Sampai di sini, saya semakin memahami, Instruksi Ibu Mega itu bukan sekadar arahan. Ia adalah peringatan. Peringatan bahwa kita sudah terlalu lama membiarkan banyak hal berjalan tanpa arah. Peringatan bahwa waktu kita tidak banyak. Dan peringatan bahwa kalau kita tidak bergerak sekarang, kita akan menyesal di kemudian hari.
Saya merasakan itu bukan hanya sebagai kader, tetapi sebagai manusia yang hidup dan tumbuh bersama rakyat. Instruksi itu menyentuh sesuatu yang sangat dalam. Dan karena itu, ia tidak bisa dijawab dengan biasa-biasa saja. Ia harus dijawab dengan kesungguhan.
Kegelisahan tidak boleh berhenti menjadi perasaan. Ia harus berubah menjadi gerakan. Gerakan untuk menghidupkan kembali kesadaran tentang pentingnya tanah. Gerakan untuk mengajak petani berani mencoba pola tanam yang lebih beragam. Gerakan untuk mendorong pemerintah membuka mata dan bertindak nyata, dan gerakan untuk menggerakkan semua elemen, tapi dengan arah yang jelas.
Saya sadar, ini bukan pekerjaan mudah. Tapi saya juga sadar, tidak ada pilihan lain.

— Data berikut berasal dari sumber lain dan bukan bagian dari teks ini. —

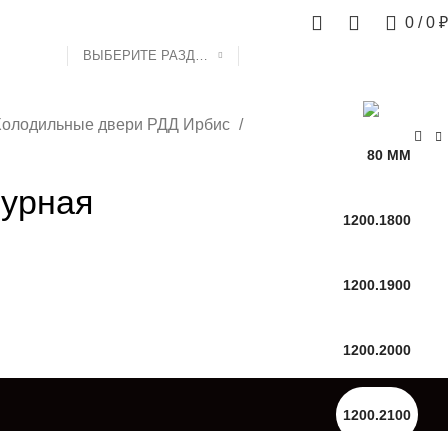
0
0
0
/
0
₽
ВЫБЕРИТЕ РАЗДЕЛ
олодильные двери РДД Ирбис
80 ММ
турная
1200.1800
1200.1900
1200.2000
1200.2100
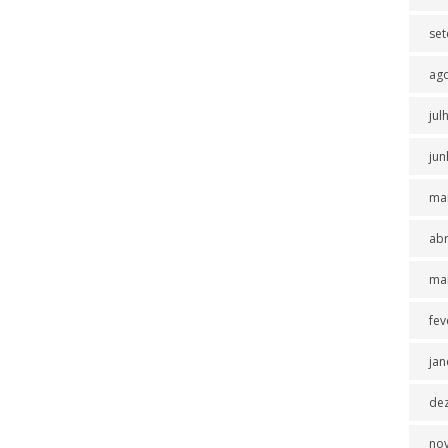
se
ag
jul
jun
ma
abr
ma
fev
jan
de
no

Karena kalau kita diam, maka yang akan kita wariskan bukan kemakmuran, melainkan krisis.
*Pangan dan Jalan Ideologi*
Saya sering merenung, di tengah perjalanan panjang ini, tentang apa sebenarnya yang sedang kita perjuangkan?
Apakah sekadar menang dalam kontestasi politik? Ataukah ada sesuatu yang lebih dalam, lebih mendasar?

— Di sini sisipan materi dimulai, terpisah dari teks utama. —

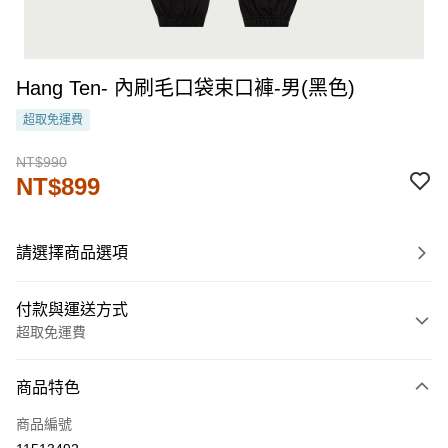
Hang Ten- 內刷毛口袋束口褲-男(黑色)
超取免運費
NT$990
NT$899
請選擇商品選項
付款與運送方式
超取免運費
付款方式
商品特色
信用卡一次付款
商品編號
LINE Pay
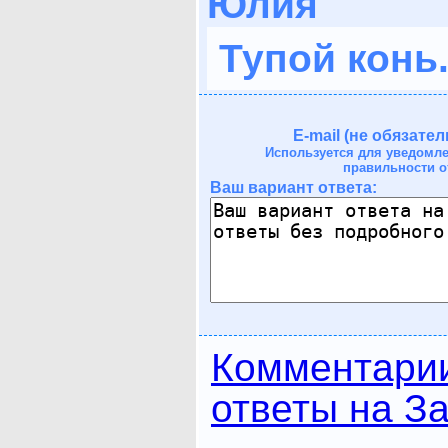
Юлия
Тупой конь. 
E-mail (не обязател
Используется для уведомл
правильности о
Ваш вариант ответа:
Комментари
ответы на За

Bagi saya, jawaban itu menjadi semakin jelas ketika saya berdiri di tengah sawah, berbicara dengan petani, dan mendengar langsung kegelisahan mereka. Perjuangan politik, pada akhirnya, harus kembali ke hal paling dasar: kehidupan manusia.
Dan pangan adalah fondasinya. Tanpa pangan, tidak ada kedaulatan.
Tanpa pangan, kemerdekaan menjadi rapuh. Tanpa pangan, negara hanya berdiri secara formal, tanpa kekuatan sejati.
Di titik inilah, saya memahami bahwa persoalan pertanian bukan sekadar urusan teknis. Ia adalah persoalan ideologi.
Kita sering mendengar istilah kedaulatan pangan. Diucapkan dalam pidato. Ditulis dalam dokumen. Dijadikan program.
Tapi di lapangan, saya bertanya: Apakah kita benar-benar menjalankannya?
Kedaulatan pangan bukan hanya soal cukup makan. Ia adalah soal kemampuan bangsa untuk menentukan sendiri sistem pangannya.
Artinya, petani berdaulat atas lahannya. Negara berdaulat atas kebijakannya. Rakyat tidak bergantung pada pihak luar untuk kebutuhan paling mendasar.
Namun hari ini, kita menghadapi paradoks. Di satu sisi, kita berbicara tentang kedaulatan. Di sisi lain, kita membiarkan sistem pertanian kita berjalan tanpa arah yang jelas.
Ketika pola tanam tidak diatur, ketika penyuluh tidak hadir, ketika tanah dibiarkan rusak, di situlah kedaulatan mulai terkikis, perlahan tapi pasti.
Saya teringat pada satu gagasan besar Bung Karno: BERDIKARI. Berdiri di atas kaki sendiri.
Gagasan ini bukan sekadar retorika. Ia adalah fondasi berpikir tentang bagaimana sebuah bangsa harus hidup.
Dalam konteks pangan, berdikari berarti, kita tidak boleh menggantungkan hidup pada pihak lain untuk makan.
Bayangkan sebuah bangsa yang harus bergantung pada impor untuk kebutuhan pokoknya. Apa yang terjadi jika suatu hari akses itu terputus?
Sejarah dunia sudah berkali-kali menunjukkan, ketika krisis global terjadi, setiap negara akan lebih dulu menyelamatkan dirinya sendiri. Dalam situasi seperti itu, hanya bangsa yang memiliki sistem pangan kuat yang akan bertahan.